Jan 18, 2010 San Miguel de Allende, Guanajuato (age 31)
Sitting at the plaza. The sun is bright. Girls (I think they are Tarahumara) sadly try to sell dolls. An old gringo is playing the guitar. I probably look pretentious, sitting here in my straw fedora, writing in a journal, amidst the remains of a croissant. San Miguel makes me sentimental. I feel like I should have new memories here, that I somehow owe it a renewed devotion of time.
Jan 22, 2010 San Miguel de Allende, Guanajuato
Last night was the anniversary of Allende’s birthday. We had dinner at el Payo (the food was excellent, but the margaritas flawed) and then went up to the Zocalo, which was packed with people from all walks of life, though mostly Mexican. Teenage boys, cocky in outdated American street styles, preteen girls playing Nichole Ritchie, rich old women like spiders, the occasional very poor family wearing acrylic sweaters and clutching picnic buckets of Mexican shopping bags.

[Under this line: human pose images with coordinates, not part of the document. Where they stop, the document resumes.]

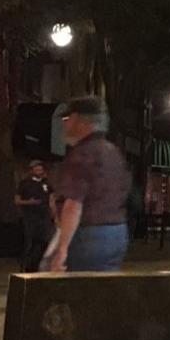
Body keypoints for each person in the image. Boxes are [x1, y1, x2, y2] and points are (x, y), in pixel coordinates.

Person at [49, 96, 132, 273]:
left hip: (89, 234)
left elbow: (73, 205)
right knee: (103, 288)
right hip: (117, 231)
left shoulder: (82, 155)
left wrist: (62, 248)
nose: (64, 125)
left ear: (81, 121)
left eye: (67, 119)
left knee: (80, 291)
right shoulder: (113, 152)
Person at [13, 158, 54, 273]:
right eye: (37, 169)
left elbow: (51, 199)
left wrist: (53, 213)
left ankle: (38, 265)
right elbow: (17, 201)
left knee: (44, 242)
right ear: (31, 170)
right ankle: (26, 267)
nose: (39, 171)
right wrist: (29, 202)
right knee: (30, 242)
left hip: (44, 218)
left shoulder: (46, 183)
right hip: (30, 218)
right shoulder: (25, 184)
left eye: (41, 169)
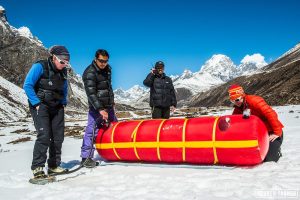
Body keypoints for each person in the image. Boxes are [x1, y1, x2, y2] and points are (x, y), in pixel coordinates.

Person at [23, 45, 70, 179]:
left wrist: (63, 103)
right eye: (62, 61)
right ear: (54, 58)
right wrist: (36, 103)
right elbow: (27, 85)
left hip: (57, 106)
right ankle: (37, 167)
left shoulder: (63, 72)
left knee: (58, 137)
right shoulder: (40, 66)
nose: (64, 64)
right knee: (44, 135)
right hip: (41, 105)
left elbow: (64, 88)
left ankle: (54, 166)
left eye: (67, 62)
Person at [81, 49, 118, 168]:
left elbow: (109, 88)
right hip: (96, 109)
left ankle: (117, 151)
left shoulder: (108, 69)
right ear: (96, 59)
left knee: (115, 128)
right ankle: (86, 158)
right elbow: (91, 93)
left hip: (108, 106)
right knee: (92, 131)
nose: (103, 63)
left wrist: (111, 101)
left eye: (106, 61)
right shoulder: (89, 73)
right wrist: (100, 109)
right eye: (101, 61)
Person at [228, 84, 284, 162]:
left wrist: (277, 132)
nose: (235, 102)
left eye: (237, 99)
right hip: (257, 135)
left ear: (242, 95)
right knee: (252, 157)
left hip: (271, 132)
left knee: (269, 160)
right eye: (232, 100)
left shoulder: (254, 100)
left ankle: (276, 150)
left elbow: (271, 113)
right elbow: (234, 122)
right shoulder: (238, 109)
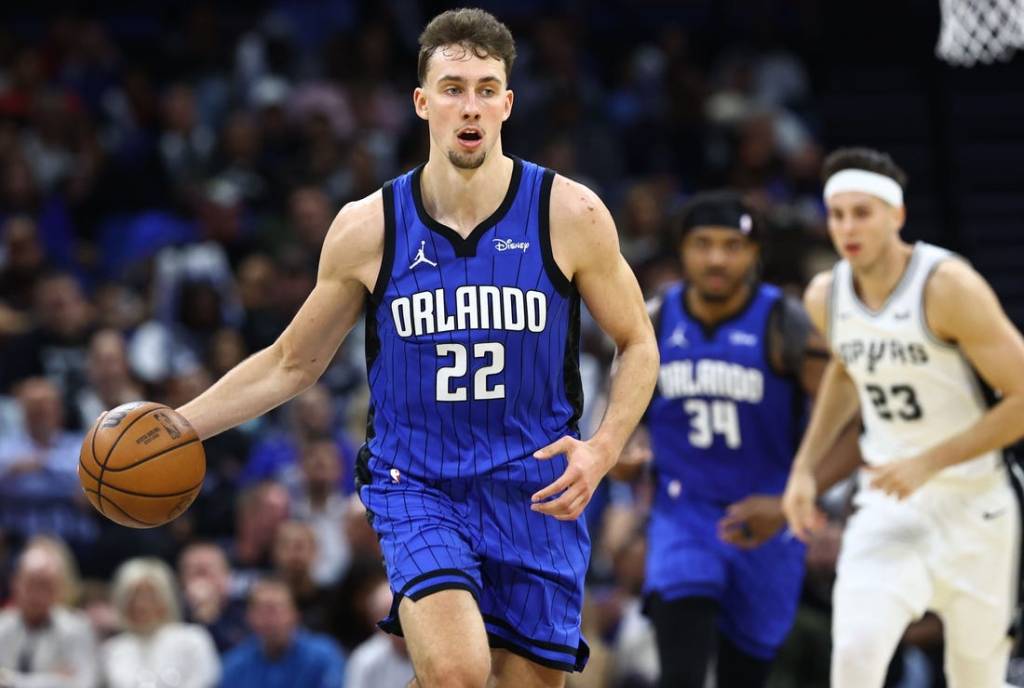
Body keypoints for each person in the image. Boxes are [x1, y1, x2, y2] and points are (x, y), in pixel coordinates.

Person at [176, 8, 658, 687]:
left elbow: (638, 342)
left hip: (535, 486)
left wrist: (604, 448)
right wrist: (181, 426)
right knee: (458, 672)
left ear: (508, 104)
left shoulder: (569, 213)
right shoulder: (368, 227)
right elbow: (292, 362)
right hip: (418, 484)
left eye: (487, 89)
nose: (471, 106)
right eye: (454, 87)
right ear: (422, 101)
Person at [782, 147, 1024, 688]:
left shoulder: (947, 286)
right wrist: (805, 468)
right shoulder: (827, 294)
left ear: (897, 215)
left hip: (976, 505)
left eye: (862, 212)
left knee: (975, 677)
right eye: (837, 213)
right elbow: (847, 371)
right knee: (856, 658)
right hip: (888, 504)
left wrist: (929, 462)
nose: (847, 227)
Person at [613, 191, 859, 687]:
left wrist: (792, 499)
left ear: (754, 253)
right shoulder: (654, 322)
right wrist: (620, 450)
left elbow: (853, 431)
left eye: (732, 245)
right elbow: (616, 416)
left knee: (743, 675)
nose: (717, 258)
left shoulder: (785, 325)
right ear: (681, 250)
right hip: (684, 516)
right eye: (703, 244)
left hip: (766, 522)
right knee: (679, 671)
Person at [101, 558, 220, 688]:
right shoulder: (112, 649)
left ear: (166, 597)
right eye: (132, 597)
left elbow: (206, 680)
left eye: (149, 596)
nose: (140, 605)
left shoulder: (192, 638)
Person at [0, 538, 99, 688]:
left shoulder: (77, 628)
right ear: (16, 582)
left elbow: (82, 684)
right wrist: (54, 680)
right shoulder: (2, 626)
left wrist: (11, 680)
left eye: (46, 585)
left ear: (60, 588)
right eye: (32, 584)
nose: (38, 595)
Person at [219, 578, 346, 688]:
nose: (269, 619)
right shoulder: (235, 664)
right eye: (262, 610)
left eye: (276, 610)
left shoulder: (324, 656)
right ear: (249, 617)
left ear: (295, 614)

The fireworks were brilliant, beyond the pale, seriously impressive. As the old bells rang and the sparks fell through the starry night, I had the impression the cathedral was a living entity, crouching like a great but reasonably benevolent beast.
Jan 27, 2010 Tenacatita, Jalisco
Reclining in a hammock. The bay is bright. A southerly rustles palm fronds. Waves prance in the channels around the Rock of Time. Willie Nelson sings as Rich fiddles with the solar panel. Today is the memorial for Al and Carol. The beach goes on.

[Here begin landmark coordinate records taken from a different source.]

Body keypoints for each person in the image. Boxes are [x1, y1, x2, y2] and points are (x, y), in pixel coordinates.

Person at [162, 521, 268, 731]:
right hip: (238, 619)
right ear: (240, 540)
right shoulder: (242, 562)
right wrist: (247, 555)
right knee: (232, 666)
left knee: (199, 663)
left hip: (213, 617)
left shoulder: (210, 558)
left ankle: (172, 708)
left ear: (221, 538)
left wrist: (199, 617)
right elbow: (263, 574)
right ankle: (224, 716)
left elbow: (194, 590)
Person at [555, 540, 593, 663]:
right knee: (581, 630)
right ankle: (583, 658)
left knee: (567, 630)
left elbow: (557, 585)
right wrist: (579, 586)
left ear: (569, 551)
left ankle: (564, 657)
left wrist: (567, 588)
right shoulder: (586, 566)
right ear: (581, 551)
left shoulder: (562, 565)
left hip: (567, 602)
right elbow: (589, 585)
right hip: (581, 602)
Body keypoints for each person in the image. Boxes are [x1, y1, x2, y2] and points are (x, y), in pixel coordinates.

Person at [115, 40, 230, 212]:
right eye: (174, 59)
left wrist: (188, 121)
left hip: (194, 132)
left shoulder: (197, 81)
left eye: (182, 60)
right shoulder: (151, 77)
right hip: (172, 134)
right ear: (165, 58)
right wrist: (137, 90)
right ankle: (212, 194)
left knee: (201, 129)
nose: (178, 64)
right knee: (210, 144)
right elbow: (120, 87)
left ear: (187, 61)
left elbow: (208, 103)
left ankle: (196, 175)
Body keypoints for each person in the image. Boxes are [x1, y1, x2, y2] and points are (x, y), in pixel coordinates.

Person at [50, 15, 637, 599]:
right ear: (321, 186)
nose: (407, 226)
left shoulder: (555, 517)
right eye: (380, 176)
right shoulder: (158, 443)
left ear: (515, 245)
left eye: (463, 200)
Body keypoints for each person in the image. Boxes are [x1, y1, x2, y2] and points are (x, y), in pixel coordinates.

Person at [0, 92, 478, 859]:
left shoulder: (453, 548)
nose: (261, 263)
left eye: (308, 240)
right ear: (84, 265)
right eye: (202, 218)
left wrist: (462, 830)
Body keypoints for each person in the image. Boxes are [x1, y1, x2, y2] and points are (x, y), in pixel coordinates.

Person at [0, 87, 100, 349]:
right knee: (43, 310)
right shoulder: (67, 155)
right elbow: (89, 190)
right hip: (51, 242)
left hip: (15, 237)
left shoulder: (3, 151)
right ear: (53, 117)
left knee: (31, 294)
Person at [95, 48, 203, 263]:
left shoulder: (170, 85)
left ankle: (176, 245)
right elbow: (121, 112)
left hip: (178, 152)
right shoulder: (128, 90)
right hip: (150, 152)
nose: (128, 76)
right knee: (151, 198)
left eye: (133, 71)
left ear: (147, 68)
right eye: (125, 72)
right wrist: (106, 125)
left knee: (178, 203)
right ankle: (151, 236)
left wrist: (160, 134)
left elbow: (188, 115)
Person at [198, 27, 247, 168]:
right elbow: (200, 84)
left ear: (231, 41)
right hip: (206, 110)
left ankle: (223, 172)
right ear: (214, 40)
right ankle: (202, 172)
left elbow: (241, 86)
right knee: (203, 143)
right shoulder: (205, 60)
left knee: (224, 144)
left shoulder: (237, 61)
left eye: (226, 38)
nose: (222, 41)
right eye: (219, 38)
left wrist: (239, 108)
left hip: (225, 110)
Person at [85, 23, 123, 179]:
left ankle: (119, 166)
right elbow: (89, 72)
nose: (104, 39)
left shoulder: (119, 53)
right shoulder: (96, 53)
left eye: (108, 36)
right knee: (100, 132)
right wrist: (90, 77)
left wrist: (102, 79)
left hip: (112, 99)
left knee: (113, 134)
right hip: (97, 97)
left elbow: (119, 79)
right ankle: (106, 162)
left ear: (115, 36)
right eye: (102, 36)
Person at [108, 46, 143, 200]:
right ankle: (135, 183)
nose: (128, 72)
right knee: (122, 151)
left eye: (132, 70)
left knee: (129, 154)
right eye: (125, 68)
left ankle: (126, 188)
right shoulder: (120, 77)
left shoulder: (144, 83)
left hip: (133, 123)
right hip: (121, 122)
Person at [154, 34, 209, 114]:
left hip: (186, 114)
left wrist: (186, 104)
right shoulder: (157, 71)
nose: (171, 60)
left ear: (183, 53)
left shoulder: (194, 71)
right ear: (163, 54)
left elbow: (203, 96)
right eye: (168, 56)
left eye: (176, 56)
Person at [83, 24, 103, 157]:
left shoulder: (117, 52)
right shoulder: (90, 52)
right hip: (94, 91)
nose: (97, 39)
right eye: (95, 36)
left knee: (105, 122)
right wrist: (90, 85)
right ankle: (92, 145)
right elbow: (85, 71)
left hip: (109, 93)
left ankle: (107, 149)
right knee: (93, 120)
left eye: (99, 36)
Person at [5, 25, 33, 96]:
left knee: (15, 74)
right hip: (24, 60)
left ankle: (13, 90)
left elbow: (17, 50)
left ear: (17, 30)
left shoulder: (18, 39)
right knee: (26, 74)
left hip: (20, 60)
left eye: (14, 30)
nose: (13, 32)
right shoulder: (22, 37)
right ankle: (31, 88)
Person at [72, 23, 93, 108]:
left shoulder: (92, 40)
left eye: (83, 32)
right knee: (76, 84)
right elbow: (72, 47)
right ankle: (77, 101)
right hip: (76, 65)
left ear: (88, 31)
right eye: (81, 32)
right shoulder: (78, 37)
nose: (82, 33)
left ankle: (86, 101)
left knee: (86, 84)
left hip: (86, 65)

Jan 19, 2010 Tenacatiita, Jalisco
I love the mornings here, when it’s nearly dark and everyone is still sleeping in their tents. Great swathes of clouds fill up the sky, waiting to be lit. I can hear Rich and Abigail stirring now, in the camp behind me. Feet on sandy patates, sounding like lizards or mapaches. The waves are huge this morning, dark coils roaring into buoyant foam. Today I want to: work on book, record Abigial’s story, run, swim, read, visit Rich and Michelle, and maybe practice a little Spanish.
Jan 30, 2010 Tenacatita, Jalisco
The sunrise looks like an expensive piece of religious art.

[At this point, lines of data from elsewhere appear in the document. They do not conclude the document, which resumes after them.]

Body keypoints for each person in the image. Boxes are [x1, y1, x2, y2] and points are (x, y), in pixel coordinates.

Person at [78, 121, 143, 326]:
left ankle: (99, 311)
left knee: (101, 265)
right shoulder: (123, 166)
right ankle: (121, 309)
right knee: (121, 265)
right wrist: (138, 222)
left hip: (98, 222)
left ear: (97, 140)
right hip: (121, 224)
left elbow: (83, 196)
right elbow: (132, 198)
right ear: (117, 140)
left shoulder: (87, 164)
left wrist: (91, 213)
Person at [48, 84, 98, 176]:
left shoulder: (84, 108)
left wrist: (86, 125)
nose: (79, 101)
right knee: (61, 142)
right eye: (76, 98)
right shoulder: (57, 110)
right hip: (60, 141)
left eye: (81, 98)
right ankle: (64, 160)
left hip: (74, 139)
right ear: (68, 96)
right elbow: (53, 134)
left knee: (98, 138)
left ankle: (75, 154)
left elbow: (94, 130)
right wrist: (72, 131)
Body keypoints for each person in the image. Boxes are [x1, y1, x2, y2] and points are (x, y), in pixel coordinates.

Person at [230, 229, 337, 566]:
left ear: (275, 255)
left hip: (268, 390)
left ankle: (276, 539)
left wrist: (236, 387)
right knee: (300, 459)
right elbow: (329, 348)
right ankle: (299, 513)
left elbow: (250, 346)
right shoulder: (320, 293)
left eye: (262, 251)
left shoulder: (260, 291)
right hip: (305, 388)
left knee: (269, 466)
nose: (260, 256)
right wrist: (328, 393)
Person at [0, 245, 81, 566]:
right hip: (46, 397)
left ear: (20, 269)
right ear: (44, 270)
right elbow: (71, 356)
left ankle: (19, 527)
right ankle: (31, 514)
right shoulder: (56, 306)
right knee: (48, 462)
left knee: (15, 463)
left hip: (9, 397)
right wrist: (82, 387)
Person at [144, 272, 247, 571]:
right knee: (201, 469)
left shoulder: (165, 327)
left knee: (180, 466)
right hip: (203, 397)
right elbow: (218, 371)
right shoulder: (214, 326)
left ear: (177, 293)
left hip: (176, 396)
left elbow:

Jan 17, 2013 San Miguel de Allende (age 34)
Sitting on the roof of Bonnie and Hayden’s and hoping the clouds will do something interesting. If they don’t turn pink I’m not sure the cold is worth it.
Feb 10, 2013 Coast of Oaxaca
The sun is coming up over the cove. How many of my journal entries have been written on a beach just before or after sunrise? By accident we discovered an actual free beach camp spot! I didn’t think these places existed in Mexico anymore, so I feel greatly heartened.
For a tiny beach there are a lot of houses here and also a low key but expensive hotel. However, so far no one has hassled us for camping in the rudimentary palapas at the
end of the beach. There are no bathroom facilities but it’s a dream come true.
This trip has offered me the opportunity to implement some of the wisdom of Abigail, which I should have picked up from my parents but was slow to learn. Abigail’s fearlessness taught me that my boundless love for Mexico can take me places — that if you get past shyness and fear, this country has so much more to offer. Pluse, I’ve realized that I feel so much better when I’m camping and eating in taquerias.
Feb 25? 2013 Punta Perula, Jalisco
Punta Perula. Listening to Los Tigres del Norte. Soy el Jefe de los Jefes. Sitting under (but not too close) to a palm tree and looking out to the blue bay. Wish I could stay here forever, or at least a month.